The book can be read as four different stories, representing the lives of the four roommates, Tintin, Sandy, Serene, and Issa. I started the project as character portraits of the roommates, but it soon developed into independent but interconnected novellas. In my mind, Tintin, Sandy, Serene and Issa are real women, and each of their facets are something that I and most women can probably relate to:

·      Tintin’s story is about the broken bond of sisterhood and how two sisters with privileged childhood have grown poles apart: one is mired in domestic issues while the other has seemingly conquered faraway places. The sibling rivalry is further complicated by the discovery of a deception and how the sisters respond differently to the sins of their dead father. This story is also an eye-opener on the lives of those in the diaspora, i.e., the biases, prejudices, and microaggressions that they must routinely face. Overall Tintin’s story is about redemption, reconciliation, and rediscovery. 

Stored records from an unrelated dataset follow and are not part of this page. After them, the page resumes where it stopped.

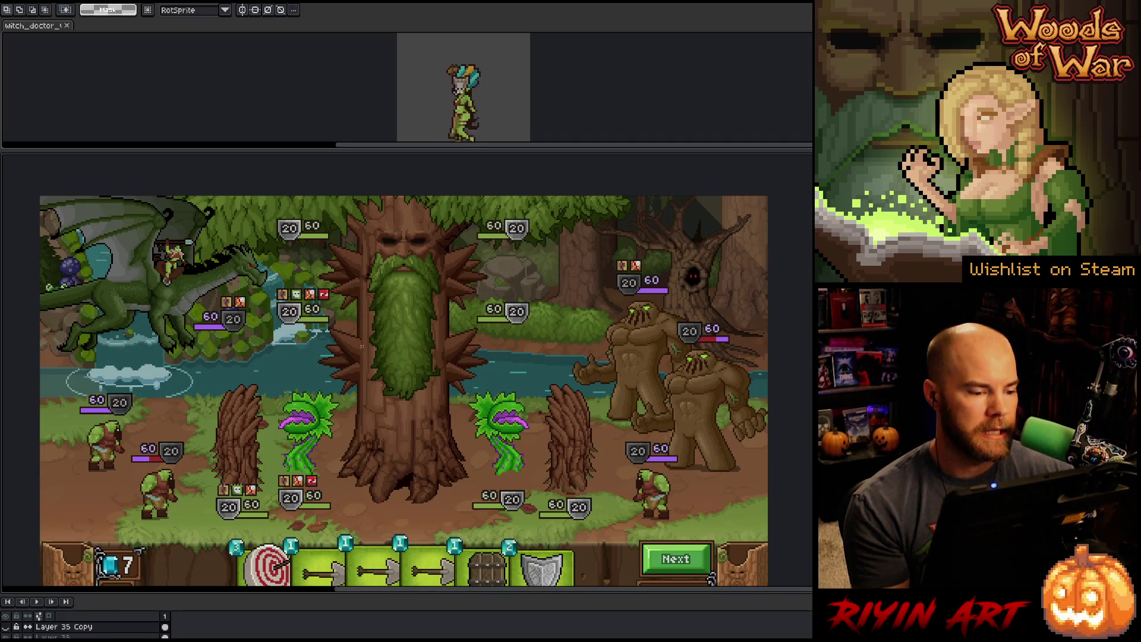
mouse_move(362, 345)
left_mouse_down()
mouse_move(183, 464)
mouse_move(90, 486)
left_mouse_up()
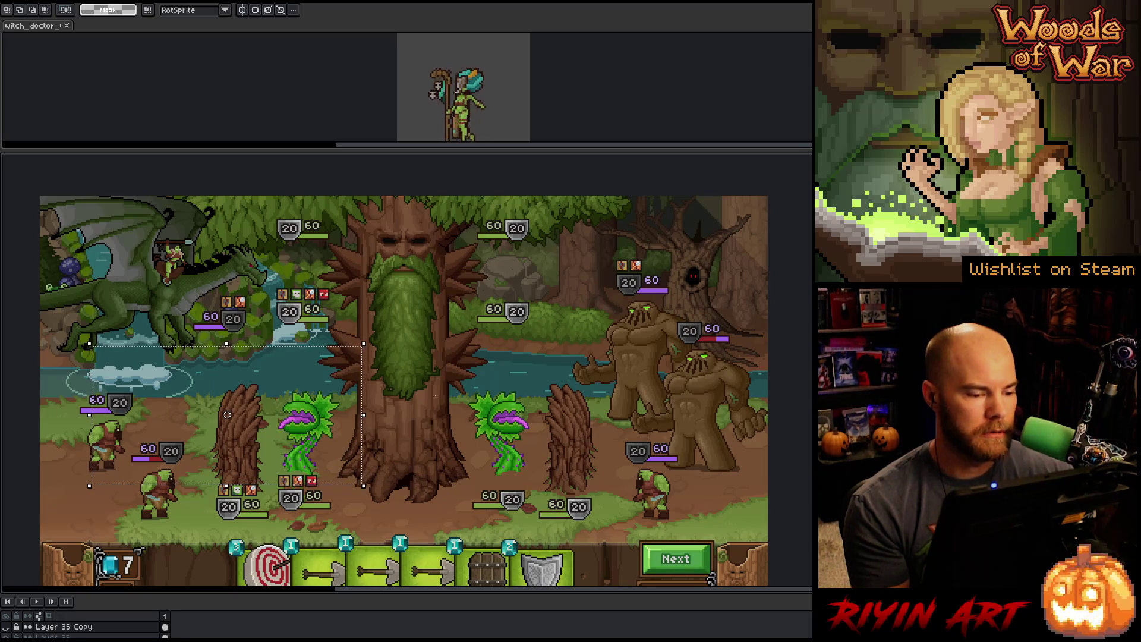
key("ctrl+d")
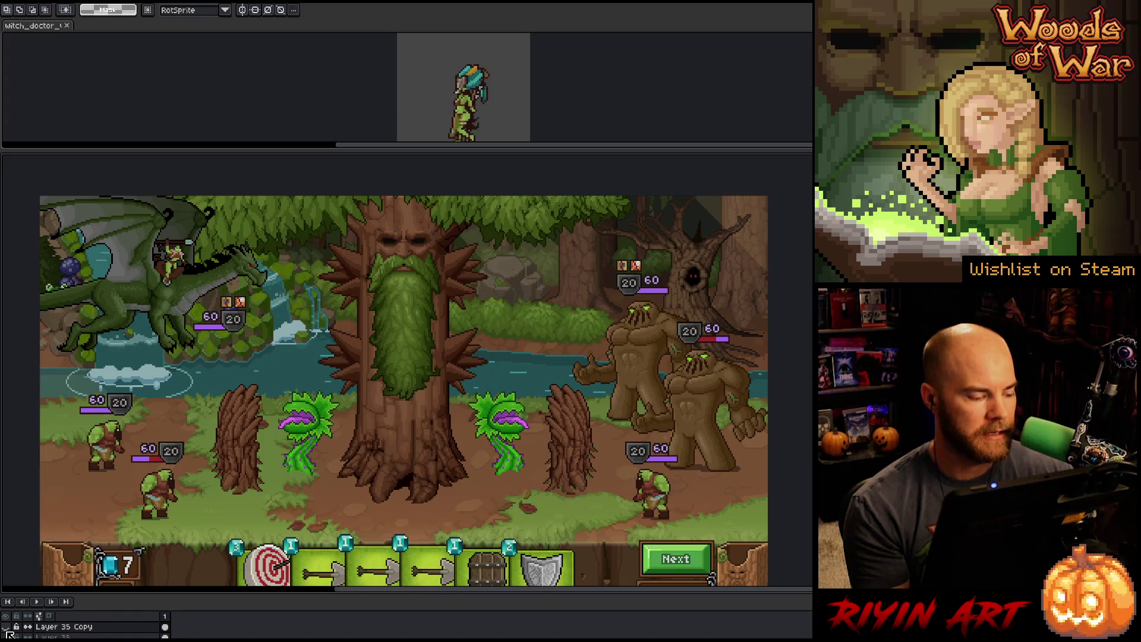
left_click(8, 633)
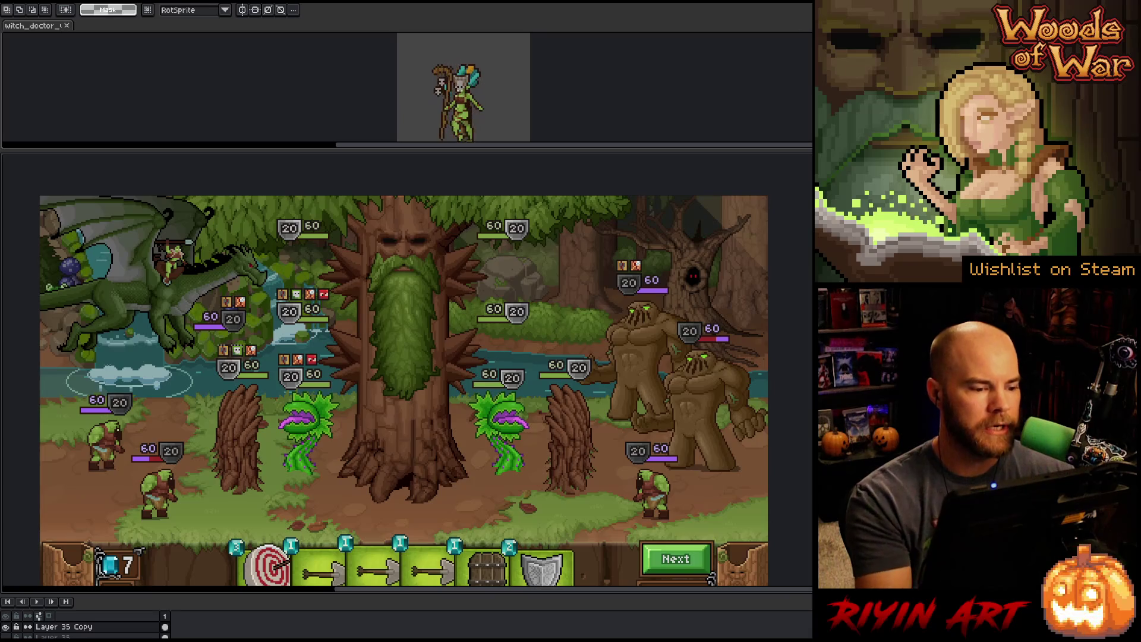
mouse_move(150, 337)
left_mouse_down()
mouse_move(681, 372)
mouse_move(695, 414)
mouse_move(646, 400)
left_mouse_up()
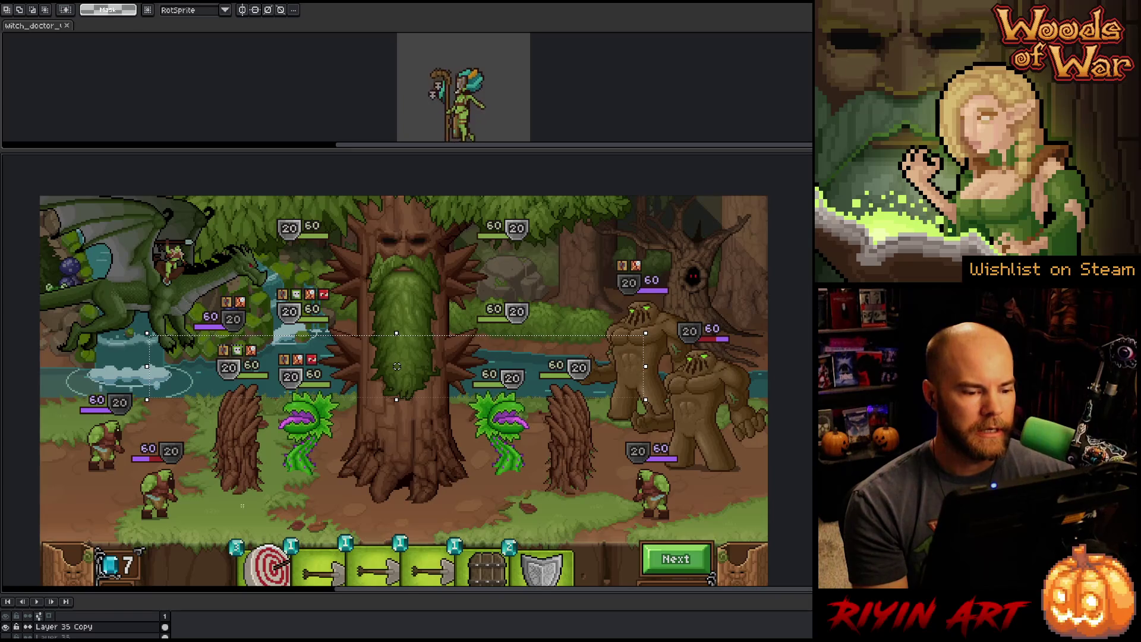
left_click_drag(191, 217, 682, 428)
left_click(5, 626)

·      Sandy’s divorce is like a curtain that reduced her life into a ‘before and after’. Divorce becomes more complicated when a child is involved. Sandy reflects on how the power balance shifts with the birth of a child and how the burden of childcare falls on women, even when they have a career of their own. This story is an honest assessment of a marriage gone wrong, triggered by a husband’s infidelity, but a fissure that could have been impending anyway because of the unfair distribution of the weight of responsibility at home. It’s also about second chances, forgiveness, and acknowledgment that we can’t have it all—we’re only human after all.

·      Serene breaks away from tradition and is shunned by her conservative Chinese family in Manila. Serene doesn’t regret anything especially when she realizes that life is too short—as a doctor she knows this only too well. But the impasse in her family starts to dissolve when her daughter, Chrystal, is born. In time Chrystal becomes the glue between Serene and her mother, who had never developed a bond earlier because of a series of mistranslations, not just of language, but also of emotions.

·      Issa deals with the ephemerality of beauty and the female body. She struggles to come to terms with how cancer could deform and scar a once stunning and flawless body. It is also a story of how love can transcend deformities. And how despite modern medicine, sometimes things are beyond our control.

 

What are you working on right now.

I’m working on my third book, which is a coming of age story of childhood friends. I was inspired by My Brilliant Friend, but this one is with an Asian perspective. As with my two novels, The Rosales House and Room 216, my third book tackles diasporic struggles, this time with greater focus on the US experience, where I was living during the pandemic.

 

*****

Mignon ‘Migs’ Bravo Dutt is a writer and researcher who has published work in several countries, regions, and cultures. She is the author of the contemporary novelThe Rosales Houseand the interlinked novella collection, Room 216both from Penguin Random House SEA (PRHSEA). Migs has also published several essays, including one in the Washington Post about her pandemic experience in the USA. She has contributed prose and poetry to anthologies and journals and has been featured in literary interviews and programs in Asia, Europe and the USA. Her short fiction was selected for 22 New Asian Short Stories Kitaab’s The Best Asian Short Stories, and Growing Up Filipino 3. Migs has co-edited Get Lucky: An Anthology of Philippine and Singapore Writings in 2015 and its sequel Get Luckier: An Anthology of Philippine and Singapore Writings II in 2022. She has co-authored Dreaming of the Divine Downstairs, a poetry collection.